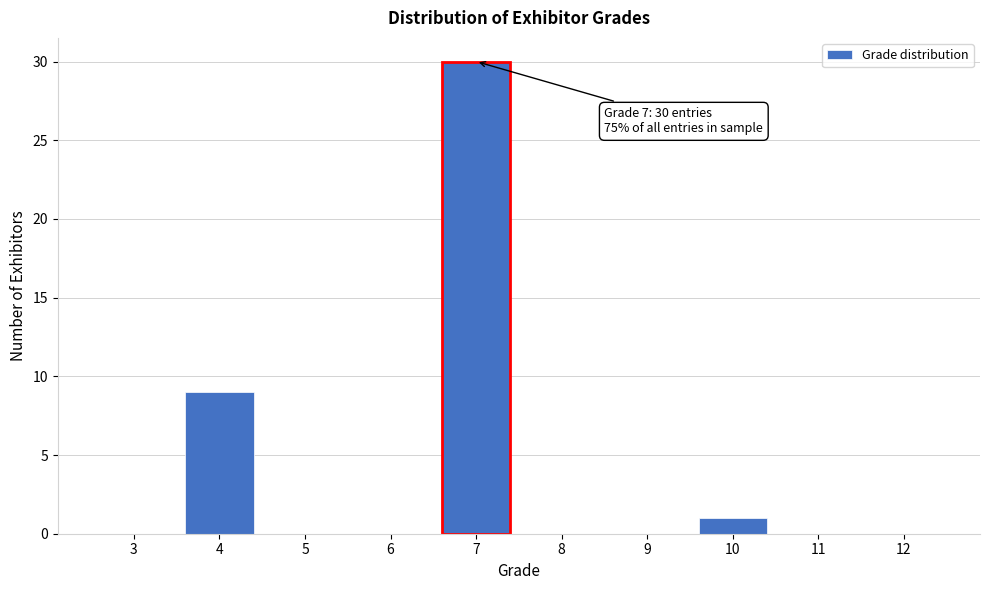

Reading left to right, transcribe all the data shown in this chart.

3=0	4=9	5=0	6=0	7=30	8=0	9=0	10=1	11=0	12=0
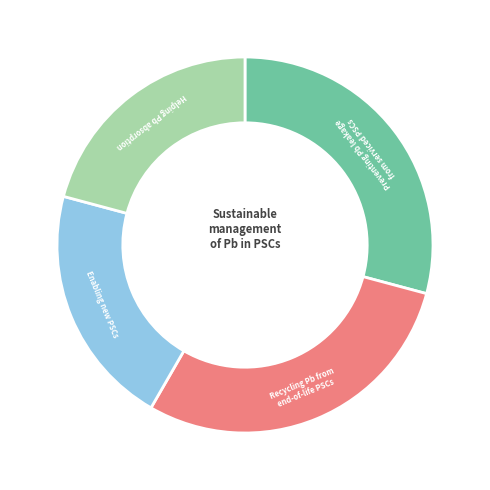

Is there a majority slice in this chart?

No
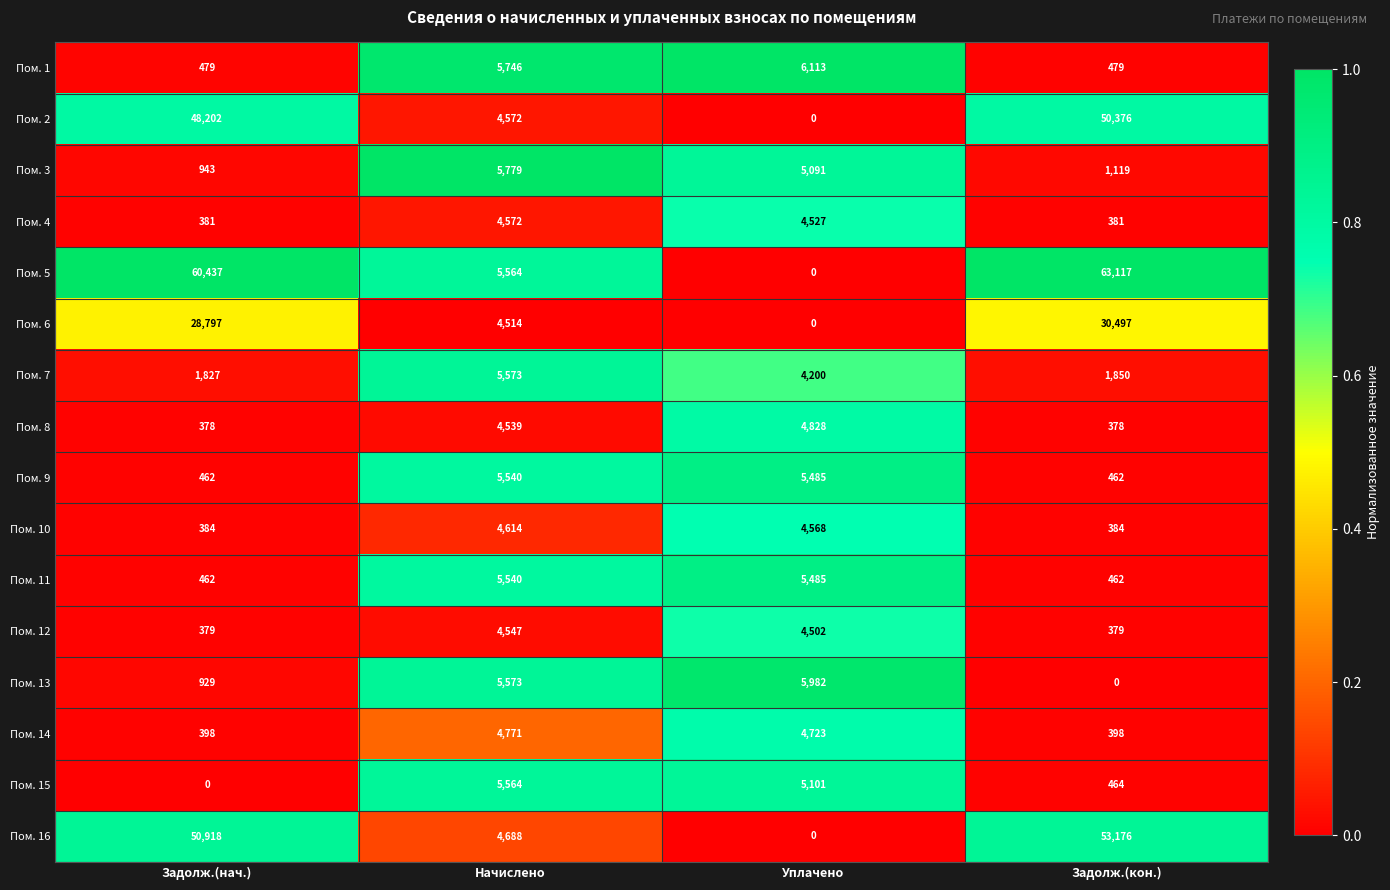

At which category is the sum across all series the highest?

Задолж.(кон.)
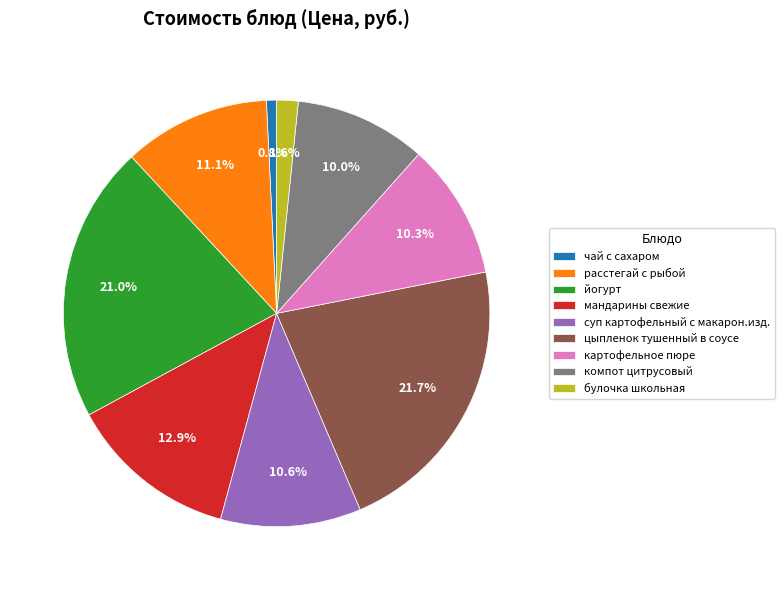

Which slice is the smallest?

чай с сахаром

§ Problem description
Reproduce all the entries above word for word, leaving out the pictures.

§ Output
Reading left to right, transcribe all the data shown in this chart.

3=0	4=9	5=0	6=0	7=30	8=0	9=0	10=1	11=0	12=0

Is there a majority slice in this chart?

No

At which category is the sum across all series the highest?

Задолж.(кон.)

Which slice is the smallest?

чай с сахаром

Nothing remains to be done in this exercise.